Vertretungsbescheinigung

Auch: Vollmachtsbestätigung · notarielle Vertretungsbescheinigung

Die Vertretungsbescheinigung ist eine vom Notar ausgestellte Erklärung, mit der er bestätigt, dass eine bei einem Rechtsgeschäft (z. B. einer Immobilienbeurkundung) auftretende Person tatsächlich berechtigt ist, für einen anderen – etwa eine Gesellschaft oder eine Privatperson kraft Vollmacht – zu handeln. Sie erleichtert dem Grundbuchamt die Prüfung der Vertretungsmacht, ohne dass Originalunterlagen wie Handelsregisterauszüge oder Vollmachtsurkunden separat vorgelegt werden müssen.

Ausführliche Erklärung

Für Makler ist die Vertretungsbescheinigung vor allem bei gewerblichen Transaktionen und bei Verkäufen durch Bevollmächtigte relevant, da sie den Beurkundungs- und Grundbuchvollzug erheblich beschleunigt.

Praxisrelevante Aspekte:

  • Gesetzliche Grundlage der Notarbefugnis: Nach § 21 BNotO kann der Notar in bestimmten Fällen bescheinigen, dass ihm die Vertretungsberechtigung einer bei der Beurkundung mitwirkenden Person nachgewiesen wurde – etwa die organschaftliche Vertretungsmacht eines Geschäftsführers für eine GmbH oder die Bevollmächtigung eines Vertreters durch eine notariell erteilte Vollmacht.
  • Erleichterung für das Grundbuchamt: Ohne Vertretungsbescheinigung müsste das Grundbuchamt regelmäßig aktuelle Handelsregisterauszüge, Vollmachtsurkunden im Original oder in beglaubigter Abschrift verlangen. Mit der notariellen Bescheinigung genügt in vielen Fällen die Bezugnahme auf diese Bescheinigung, was den Eintragungsprozess beschleunigt.
  • Bei Gesellschaften: Häufigster Fall ist die Bestätigung der organschaftlichen Vertretungsbefugnis eines Geschäftsführers oder Prokuristen einer GmbH, AG oder GmbH & Co. KG beim Immobilienverkauf durch die Gesellschaft.
  • Bei Vollmachten: Auch bei Verkäufen durch einen rechtsgeschäftlichen Bevollmächtigten (z.
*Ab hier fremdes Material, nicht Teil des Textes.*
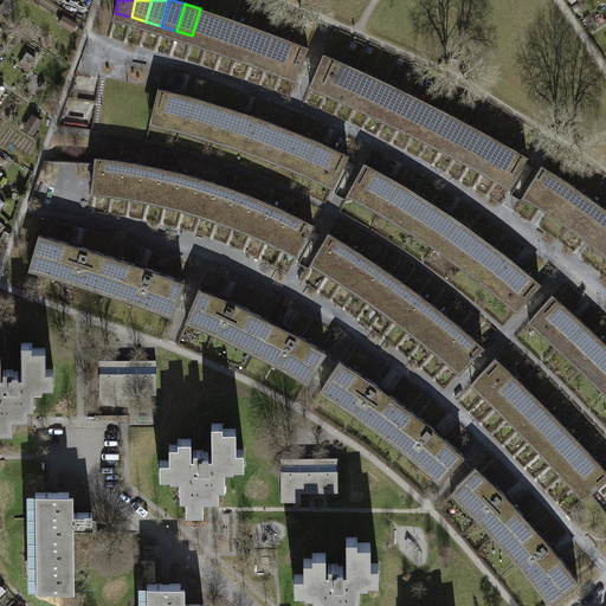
[(216,14),(200,8),(192,36),(207,40),(216,14)]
B. wenn der Eigentümer im Ausland lebt oder krankheitsbedingt nicht persönlich erscheinen kann) kann der Notar die Vertretungsmacht auf Grundlage der ihm vorgelegten Vollmacht bescheinigen.
  • Haftung des Notars: Der Notar haftet für die Richtigkeit seiner Prüfung; stellt sich die bescheinigte Vertretungsmacht später als unzutreffend heraus, kann dies Amtshaftungsansprüche auslösen (§ 19 BNotO).
  • Für Makler wichtig: Bei Verkäufen durch Gesellschaften oder Bevollmächtigte sollte frühzeitig geklärt werden, ob eine Vertretungsbescheinigung vorliegt oder beim Notar rechtzeitig beantragt werden kann, um Verzögerungen beim Grundbuchvollzug zu vermeiden.

Beispiel aus der Praxis

Eine Grundstücksgesellschaft (GmbH) verkauft ein Gewerbeobjekt. Bei der Beurkundung tritt der Prokurist der GmbH auf. Der Notar prüft dessen Vertretungsberechtigung anhand des aktuellen Handelsregisterauszugs und stellt eine Vertretungsbescheinigung aus, die zusammen mit dem Kaufvertrag beim Grundbuchamt eingereicht wird – ein separater Handelsregisterauszug ist dann für die Grundbucheintragung nicht mehr erforderlich.

Rechtsgrundlage

  • § 21 BNotO – Ermächtigt den Notar, die ihm nachgewiesene Vertretungsberechtigung von Beteiligten zu bescheinigen.
  • § 14 BNotO – Allgemeine Berufspflichten des Notars (unparteiische, gewissenhafte Amtsführung), Grundlage der sorgfältigen Prüfung bei der Vertretungsbescheinigung.
  • § 174 BGB – Zurückweisungsrecht bei einseitigen Rechtsgeschäften ohne Vorlage der Vollmachtsurkunde; Hintergrund für die praktische Bedeutung einer verlässlichen Vertretungsbescheinigung.